価格交渉には、多数購入したり、長期間契約によって価格を下げたり、さまざまなパターンがあります。

しかし、価格交渉をどのように進めればいいか分からず、納得いくかたちにならなかったことから、「価格交渉は難しい」と断定している人が少なくないようです。

でも実は、価格交渉は難しくありません。

価格交渉が難しく感じてしまうのは、価格交渉を有利に進めるポイントを理解していないからです。ポイントを押さえたうえで価格交渉に臨めば、納得のいく価格で取引ができます。

値引き交渉が上手い人が押さえている3つのポイント

価格交渉を上手くやるには、以下の3つのポイントがあります。

  • スケールメリットの観点からの価格交渉
  • 相見積もりを取ったうえでの価格交渉
  • 妥協点を探す価格交渉

それぞれのポイントについて、具体的に説明します。

スケールメリットの観点からの価格交渉

1つ目のポイントは、スケールメリットの観点を押さえて価格交渉を行うことです。

一般的に、一度の発注数量が多いほど、価格交渉を有利に進めることができます。単価交渉がしやすくなるので、業者を1つに集約することをおすすめします。

図の通り、製品は「変動費は数量比例でも、固定費は一定」なので、発注数量が増えるごとに価格交渉が容易になり、支払い単価が低下します。

上の図からも、発注が分散しているときは価格交渉に不利であり、市場価格とも乖離していることが分かります。

分散した発注先を集約すると、発注数量が増加するため、価格交渉が有利になり、市場価格を獲得しやすくなります。

 

相見積もりを取ったうえでの価格交渉

2つ目のポイントは、相見積もりを取ったうえで価格交渉をすることです。

複数の企業から見積もりを取っていれば、より安く条件を提示してくれた企業と比較することができるので、交渉を有利に進めることができます。

たとえば契約したいサプライヤーの価格が自社の希望価格に達しない場合、「A社は御社より安く価格を提示してくれています」と、強い立場で交渉できますよね。

相見積もりを取ったうえで交渉をする際は、以下の2点を押さえておくことが重要になります。

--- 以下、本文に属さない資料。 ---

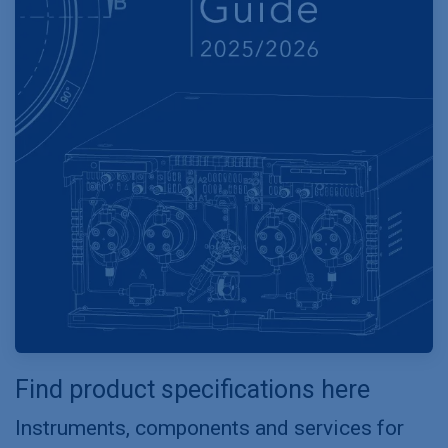
Find product specifications here
Instruments, components and services for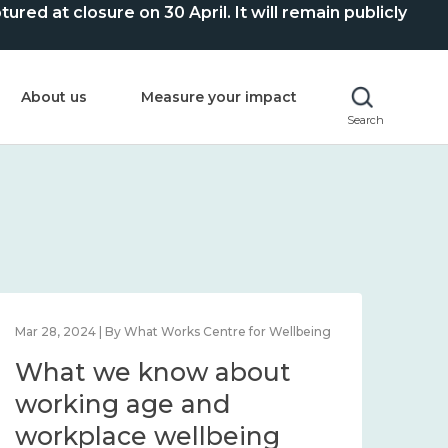
ed at closure on 30 April. It will remain publicly
About us
Measure your impact
Search
Mar 28, 2024 | By What Works Centre for Wellbeing
What we know about
working age and
workplace wellbeing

  • 他社がどの程度低い見積もり価格なのかを正確に伝える
  • 再検討を促したい部分を、誰にでも分かるように伝える

価格交渉をされる側としても、顧客を逃して契約がなくなるくらなら、価格を下げて契約をした方がいいケースもあります。その事実を理解し、ときには強気の姿勢を保つことが大切です。

 

妥協点を探す価格交渉

3つ目のポイントは、妥協点を探して価格交渉をすることです。

この方法は、サプライヤーにとって都合の良い時期や手段で購入するなど、相手との妥協点を探して条件を緩和する代わりに、価格交渉を有利に進めてもらう方法です。

多くの企業では、その期の売上目標値を定めています。そのため、決算期を迎えるにあたり、それまでの売上数値が目標に達しなさそうな場合には、決算月に目標を達成するため割引を行うことがあります。

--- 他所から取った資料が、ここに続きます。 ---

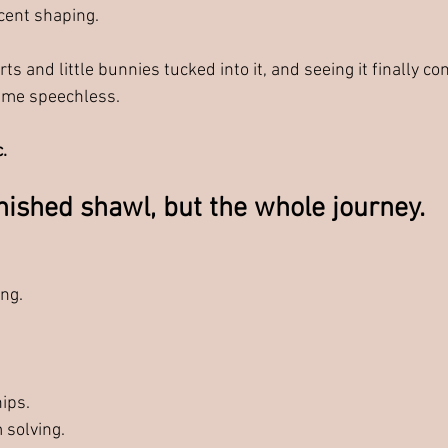
scent shaping.
rts and little bunnies tucked into it, and seeing it finally com
t me speechless.
.
inished shawl, but the whole journey.
 
ng. 
ips.
 solving.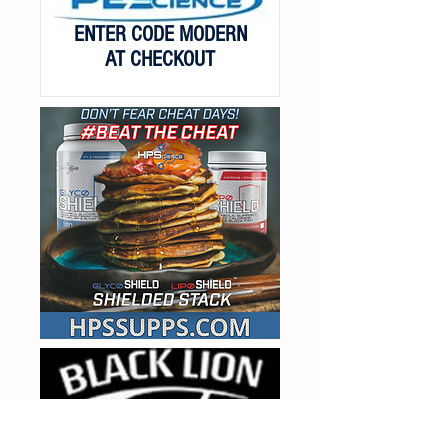
ENTER CODE MODERN
AT CHECKOUT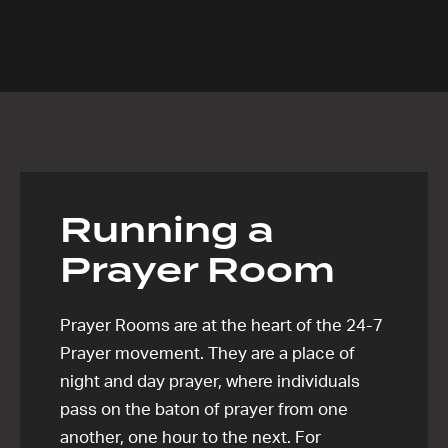
Running a
Prayer Room
Prayer Rooms are at the heart of the 24-7
Prayer movement. They are a place of
night and day prayer, where individuals
pass on the baton of prayer from one
another, one hour to the next. For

また、長期在庫による汚損した製品を翌期に持ち越さないように、決算期に割引を行って消費しようとすることもあります。

よって、サプライヤーの決算時期に合わせて製品を購入することは、価格交渉を有利に進めることに有効です。

ほかにもは、今まで1ヶ月に1度発注していた製品を3ヶ月に1度の発注にまとめるなど、実質的にノーコストで経費を削減する方法もあります。こちら側は一回あたりの発注量が増えるので単価を下げることができ、一方製品を発送する際にかかる発送費を抑えられるので、サプライヤーにもメリットがあります

交渉力を高めるコツを掴めば、経費削減は難しくない

価格交渉によってコスト削減を実現する方法をご理解いただけましたか?

価格交渉は、自社にも相手にもメリットがあるような条件で進めると、有利に進めることができ、こちらの希望が実現する可能性が高まります。

本記事で紹介した価格交渉を上手く進める3つのポイントをもとに、効果的なコスト削減に取り組んでみてください。